Before WALD, Chief Judge, and MIKVA and BUCKLEY, Circuit Judges.


JUDGMENT

PER CURIAM

This cause came to be heard on the petition for review of an order of the National Labor Relations Board, and was briefed by counsel. The issues have been accorded full consideration by the Court, including oral argument, and occasion no need for a published opinion. See D.C. Cir. Rules 14(c), 14(d). For the reasons stated in the accompanying Memorandum, it is

ORDERED AND ADJUDGED, by the Court, that the petition for review is hereby denied, and the National Labor Relations Board's order is hereby affirmed.

The Clerk is directed to withhold issuance of the mandate herein until seven days after disposition of any timely petition for rehearing. See D.C. Cir. Rule 15.

MEMORANDUM

BACKGROUND

In March 1989, respondent National Labor Relations Board ("NLRB" or "Board") affirmed by order the findings of an Administrative Law Judge ("ALJ") that petitioner Breakfast Productions, Inc. ("BP") had engaged in unfair labor practices. In relevant part, the ALJ found that BP had illegally dismissed Erwing Rendon in order to discourage support among BP employees for joining Local 3 of the Bakery, Confectionery, and Tobacco Workers Union ("the Union"). In this appeal for review of the Board's order, BP argues that the ALJ and the NLRB unwarrantedly credited evidence that Rendon was an "employee" under the definition of the National Labor Relations Act and was therefore entitled to statutory protection for Union-related activities. According to BP, the record evidence, seen in light of the credibility of the testifying witnesses, indicates that Rendon was actually a "supervisor" not entitled to those statutory protections. We affirm the NLRB's findings against BP as supported by substantial record evidence.

STATUTORY FRAMEWORK

Section 2(3) of the National Labor Relations Act ("the Act") states that the term "employee" as used in the Act does not include "any individual employed as a supervisor." 29 U.S.C. § 152(3) (1982). A supervisor, in turn, is defined as

any individual having authority, in the interest of the employer, to hire, transfer, suspend, lay off, recall, promote, discharge, assign, reward, or discipline other employees, or responsibly to direct them, or to adjust their grievances, or effectively to recommend such action, if in connection with the foregoing the exercise of such authority is not of a merely routine or clerical nature, but requires the use of independent judgment.

Id. Sec. 152(11). Under Sec. 7 of the Act, " [e]mployees" are given the right to self-organization and collective bargaining. Id. Sec. 157. Section 8(a) makes it an unfair labor practice for an employer "to interfere with, restrain, or coerce employees in the exercise of the rights guaranteed in [section 7]," or to discriminate in a manner that encourages or discourages union membership. Id. Sec. 158(a) (1), (3).

ANALYSIS

BP's argument on appeal is based on two related claims: (1) that the ALJ made an erroneous credibility determination by mistakenly attributing NLRB's use of leading questions to BP; and (2) that the evidence in the record indicates that Rendon was a supervisor. Neither contention is persuasive.

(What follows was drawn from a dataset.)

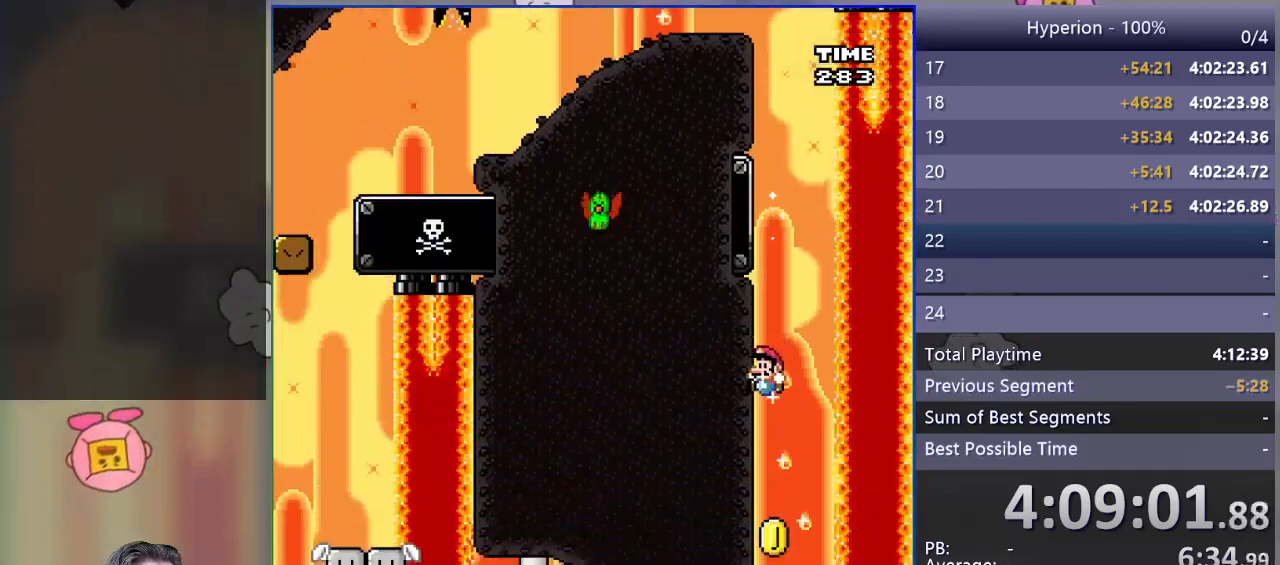
{"buttons": ["CROSS", "SQUARE", "DPAD_LEFT"], "events": []}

The two key witnesses who appeared before the ALJ were Rendon and Stephen Dew, one of BP's co-owners. Rendon testified to the effect that he had not been a supervisor. He explained that management had never told him that he was a supervisor, that his responsibilities were identical to those of other production workers, that he merely introduced Julio Alvarez and Emme Loy to Stephen Dew but had no input into Dew's decision to hire them, and that he never recommended that a BP employee be promoted or terminated. Although Rendon admitted that Stephen Dew had taught him to make dough, Rendon testified that he did not have authority to train other employees to make dough. Loy corroborated Rendon's account that Dew alone had hired him, without more than an introduction by Rendon, and another employee, Carlos Manjivar, testified that Rendon was merely a rank-and-file employee.

Stephen Dew testified to the effect that Rendon was a supervisor. He stated that Rendon was partially responsible for maintaining the daytime production schedule, that Rendon evaluated employee performance, and that Rendon participated actively in decisions to hire and fire employees. In addition to pointing out that Rendon's salary was nearly $100 per week higher than the salary of other production employees, Dew stated that Rendon had attended monthly management meetings and had recommended that BP hire Alvarez and Loy, and fire Prospero Romero and Carlos Arragone. David Dew, BP's other co-owner, testified that Rendon had been promoted to supervisor, even though the company records contained no document to that effect.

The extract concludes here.